Today's edition brings a double-dosage of weekly updates given that I regrettably missed out on last Sunday (for reasons that will be obvious by next week 🫣). With twice the amount of stuff to cover, I was skeptical about having enough time, but the good news is that the writing process is becoming more and more efficient with subsequent weeks.
Week 3 ran over the last week of January, and can be found below.
Week 4 which marked the start of February is below.
I think the reports should hopefully stand for themselves to tell you what sort of time I am having over here! I am always looking to expand what I am writing about in more meaningful ways, so if you have any suggestions on that end please do not hesitate to reply to this email or contact me on the website.
Anyway, enjoy the reading, and have a wonderful rest of the day, wherever this is reaching you from.
Photos.
Bullet digest.
Something I am re-reading... The timeless Of Wolves and Men by Barry Lopez. One of my favourite books that I have ever read and one of the first books on nature I had read in some time, the first pass of Lopez's exploration of this great animal had me floored. A second re-reading has confirmed what I loved from the first round. The book charts the history of wolves and in particular how their mythos and relationships have evolved alongside mankind.
Something I am watching... The 10-day discourses by S.N. Goenka. In December I went on a 10-day meditation retreat and each day concluded with one of these discourses. They hit different now compared to back then when I was in insufferable discomfort, but his orations and analysis of happiness, suffering and meaning are some of the most compelling I have seen. If you're looking for something to binge-watch, reach for this instead of the next recommendation on Netflix.
An app I am using... A workout-tracking app called Hevy. I have a serial desire of wanting to track and quantify as many of the key areas of my life as possible. As the saying goes "What gets measured, gets managed". For the longest time I had no good way of doing this for gym workouts until I started using Hevy and I have to say I am impressed. It makes it easy to see when you up the weight on a lift, though I would love it if it had some built-in engine to recommend the particular number of sets, weight and number of reps to do that day.
Digressions.
Open-sourcing (scientific/mathematic) computation is the future
One of the first events I went to run by the Purdue Astronomy Club was called Citizen Science and used a website called Zooniverse - whose motto is "People-powered research" - to train us on how to classify galaxies.
- The site presents one from a series of thousands of images (actually 50,000) such as the one below and asks you to classify it based on particular metrics. The results are then fed back to the laboratories and observatories who collated the original images. There is helpful documentation to clarify terminology as well.
Each image will receive dozens of classifications, leveraging the fact that for some objective problem like this a group will, in the average, converge to a particular answer.
- The site has heaps of other open projects you can freely contribute to from biology to history to maths.
I love this. For one, it obliterates the notion of their being a high barrier-of-entry to scientific endeavour - all that is required is a computer and an internet connection. It reminded me of (still-open) projects where you can "donate" compute resources from your personal laptop so that instead of being idle, it participates in computation related to prime-searching or crunching digits of pi.
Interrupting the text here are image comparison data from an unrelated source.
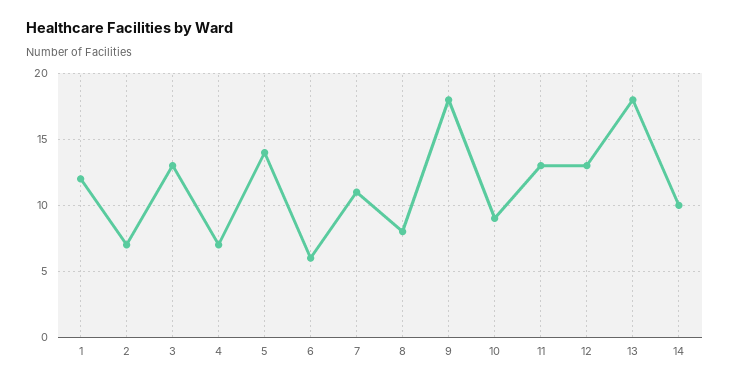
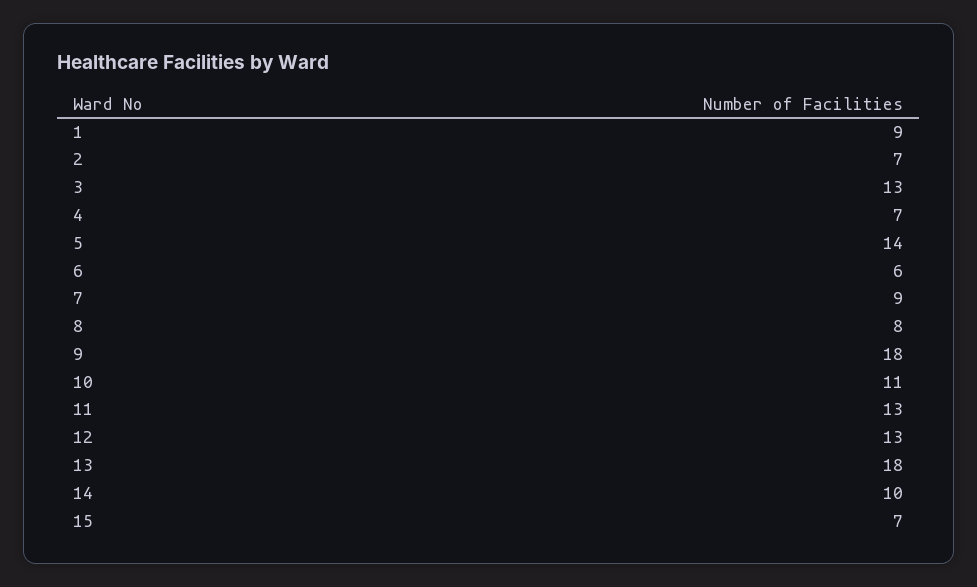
  {
-   "1": 12,
+   "1": 9,
    "2": 7,
    "3": 13,
    "4": 7,
    "5": 14,
    "6": 6,
-   "7": 11,
+   "7": 9,
    "8": 8,
    "9": 18,
-   "10": 9,
+   "10": 11,
    "11": 13,
    "12": 13,
    "13": 18,
-   "14": 10
+   "14": 10,
+   "15": 7
  }

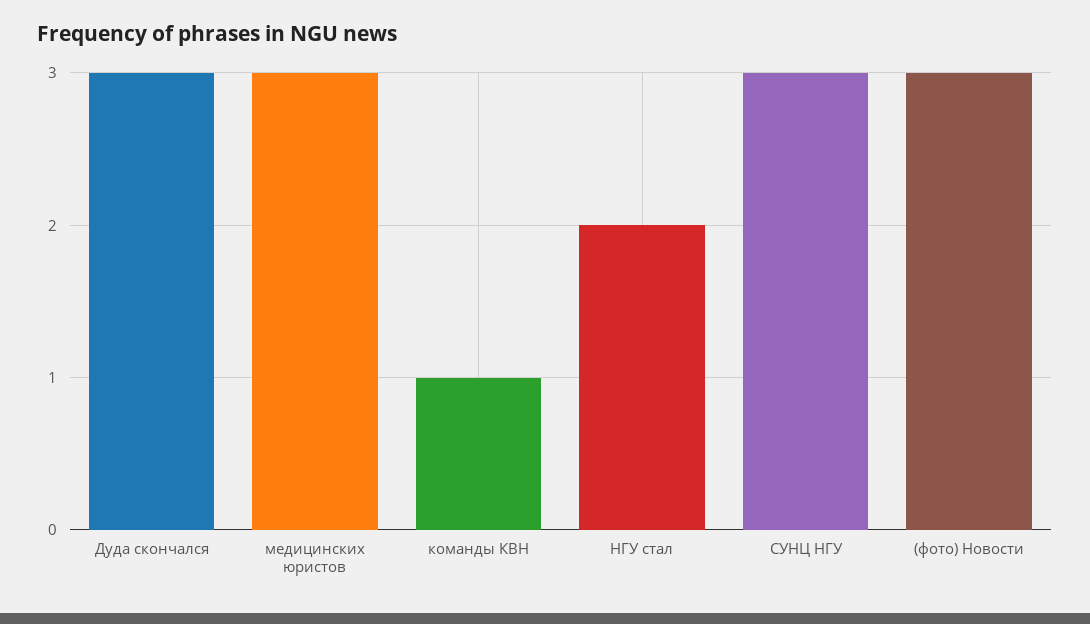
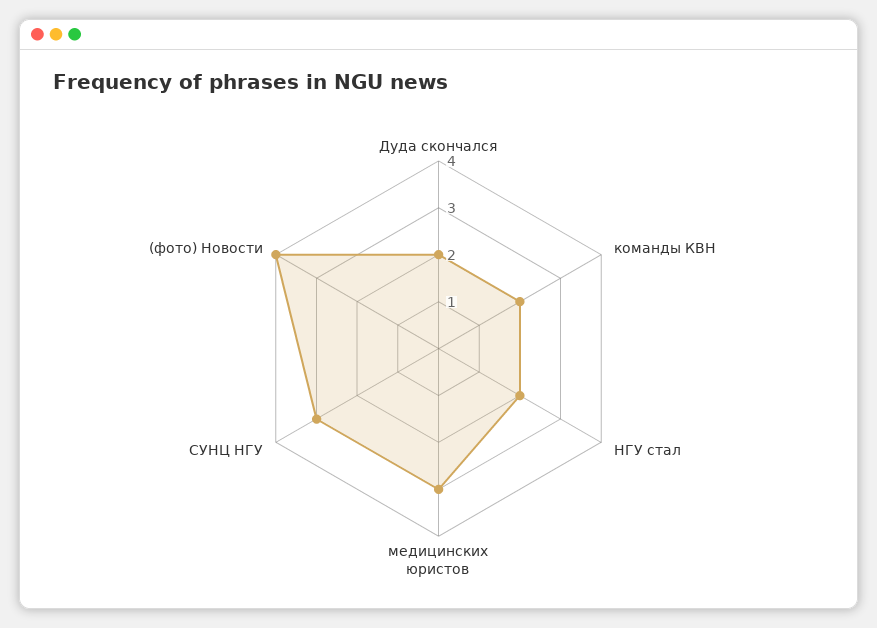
  {
-   "Дуда скончался": 3,
+   "Дуда скончался": 2,
    "медицинских юристов": 3,
-   "команды КВН": 1,
+   "команды КВН": 2,
    "НГУ стал": 2,
    "СУНЦ НГУ": 3,
-   "(фото) Новости": 3
+   "(фото) Новости": 4
  }

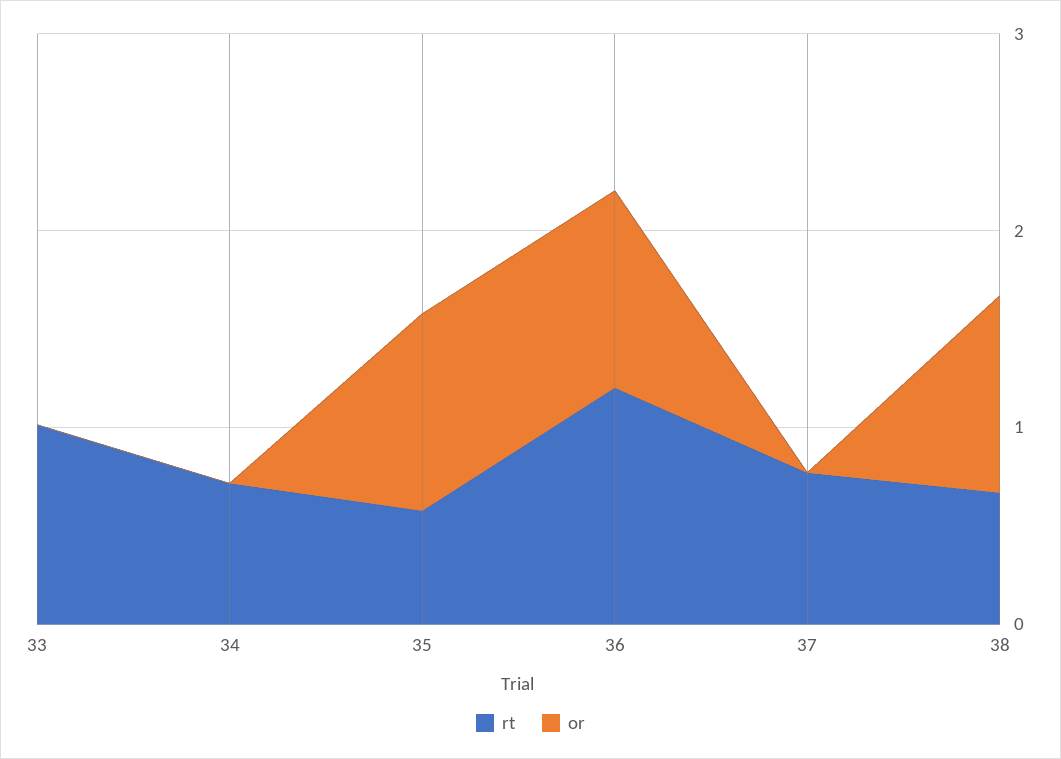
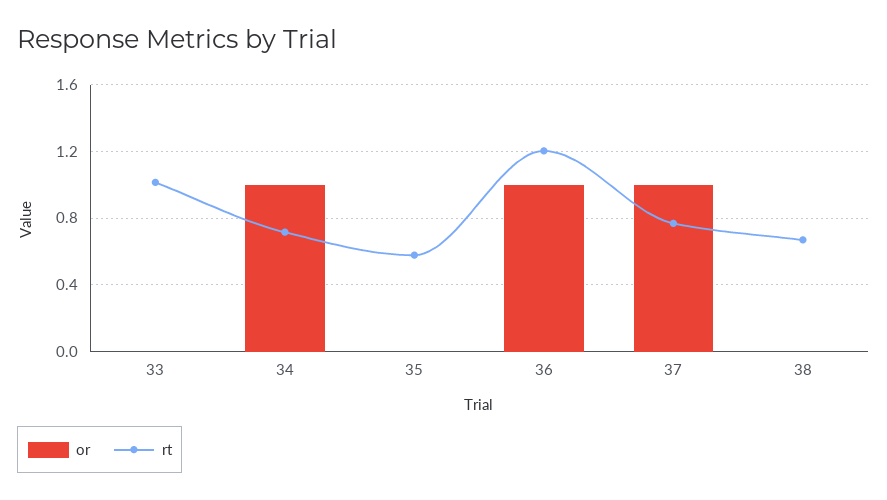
  {
    "rt": {
      "33": 1,
      "34": 0.7,
      "35": 0.6,
      "36": 1.2,
      "37": 0.75,
      "38": 0.65
    },
    "or": {
      "33": 0,
-     "34": 0,
+     "34": 1,
-     "35": 1,
+     "35": 0,
      "36": 1,
-     "37": 0,
+     "37": 1,
-     "38": 1
+     "38": 0
    }
  }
For two, we are at a point in science and maths I feel where the golden era of the individual genius is subsiding. Progress initially came in massive strides from the minds of a few, yet now this same progress is incremental, if not anemic.
- What we do have at our disposal that no previous generation has is unfathomable amounts of computing power and time resources, and so it stands to reason that directing some non-trivial fraction of this to such research is perhaps the most likely place for the next great discovery to come from.
In a related vain, it is a similar precept that is inspiring so-called innovations of the Web like Web 5.0.
Currently, most of the websites you visit are cached on servers owned by the likes of Amazon, Google and other such monoliths.
The proposal with new iterations of the web is to harness the power of personal computers (personal computer resources times number of personal computers would surely far exceed compute resources owned by Amazon) to serve content.
This is similar to how torrenting already works, where you download the content from a peer node in the network.